249 angkutan air, darat dan tanaman pangan ubi-ubian sebagai sektor pendorong utama terhadap sektor lainnya. 5. Masih rendahnya sektor-sektor potensial seperti, sektor jasa, sektor angkutan dan komunikasi serta sektor perikanan yang berbasis spasial atau lokasi wilayah dan potensi lokal (local spesific) wilayah kepulauan, sehingga diperlukan integrasi dan regulasi kebijakan pada sektor-sektor potensial tersebut untuk meningkatkan efek ganda antarwilayah (interregional) dan antarsektor (intersectoral) di Provinsi Maluku. 6. Perlu dilakukan penelitian lanjutan yang lebih terperinci pada sektor-sektor ekonomi unggulan wilayah berbasis potensi lokal (local spesific) bahari/ maritim pada level kabupaten/kota setelah pemekaran wilayah (otonomi) di atas tahun 2002. 9.3. Implikasi Kebijakan 1. Pengembangan ekonomi wilayah kepulauan berbasis spasial bahari/maritim dan potensi lokal (local spesific) wilayah harus mampu menentukan pengembangan sektor-sektor unggulan yang berkelanjutan dan mampu menciptakan pusat-pusat pertumbuhan baru (new growth poles) dan tidak tergantung pada satu pusat pertumbuhan saja.
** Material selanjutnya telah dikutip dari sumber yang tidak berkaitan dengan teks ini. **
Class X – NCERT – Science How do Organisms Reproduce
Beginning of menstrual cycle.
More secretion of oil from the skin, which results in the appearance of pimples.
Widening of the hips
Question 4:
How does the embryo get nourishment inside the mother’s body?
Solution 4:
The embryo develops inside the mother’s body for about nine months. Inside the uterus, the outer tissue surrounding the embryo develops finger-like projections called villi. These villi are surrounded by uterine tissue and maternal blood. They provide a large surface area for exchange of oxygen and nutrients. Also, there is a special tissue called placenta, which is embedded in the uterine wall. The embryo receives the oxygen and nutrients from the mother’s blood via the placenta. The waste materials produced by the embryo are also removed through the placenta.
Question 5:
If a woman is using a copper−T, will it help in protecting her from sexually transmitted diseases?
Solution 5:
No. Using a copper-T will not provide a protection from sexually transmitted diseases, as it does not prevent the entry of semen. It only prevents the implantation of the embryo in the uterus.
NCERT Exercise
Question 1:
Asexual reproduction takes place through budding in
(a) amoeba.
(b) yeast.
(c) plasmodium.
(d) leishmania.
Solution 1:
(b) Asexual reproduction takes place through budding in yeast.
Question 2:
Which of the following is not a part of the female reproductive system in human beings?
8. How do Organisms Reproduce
Sektor-sektor unggulan yang dimaksud yaitu, sektor perikanan, sektor pengangkutan dan komunikasi serta sektor industri pengolahan dan didukung dengan ketersediaan fasilitas pelayanan lainnya. 2. Arah dan strategi kebijakan pengembangan ekonomi wilayah perlu menjadi perhatian serius khususnya pada sektor-sektor unggulan yang berbasis spasial dan potensi lokal wilayah. Kebijakan pengembangan seperti ini dinilai

250 mampu mengembangkan sektor-sektor ekonomi lainnya yang memiliki keterkaitan (linkages) dan efek pengganda (multiplier effect) terhadap pengembangan wilayah kepulauan seperti Provinsi Maluku yang memiliki potensi lokal (local spesific) di sektor perikanan bila pusat-pusat pengembangan mampu menyediakan fasilitas pelayanan yang dapat meningkatkan pengembangan sektor-sektor unggulan di Provinsi Maluku. 3. Sebagai wilayah kepulauan berbasis bahari/maririm dan memiliki potensi perikanan terbesar dari wilayah lain, membuat pengambil kebijakan di daerah ini harus memiliki visi dan misi untuk menciptakan atau mengembangkan ekonomi wilayah melalui intervensi pemerintah dalam menyediakan fasilitas pelayanan guna peningkatan investasi pada sektorsektor ekonomi yang menjadi sektor unggulan Provinsi Maluku. Peningkatan investasi pada sektor-sektor yang berpeluang menjadi komoditi ekspor dengan basis potensi lokal wilayah kepulauan melalui simulasi permintaan akhir memperlihatkan bahwa sektor perikanan sangat besar untuk dikembangkan menjadi sektor unggulan wilayah.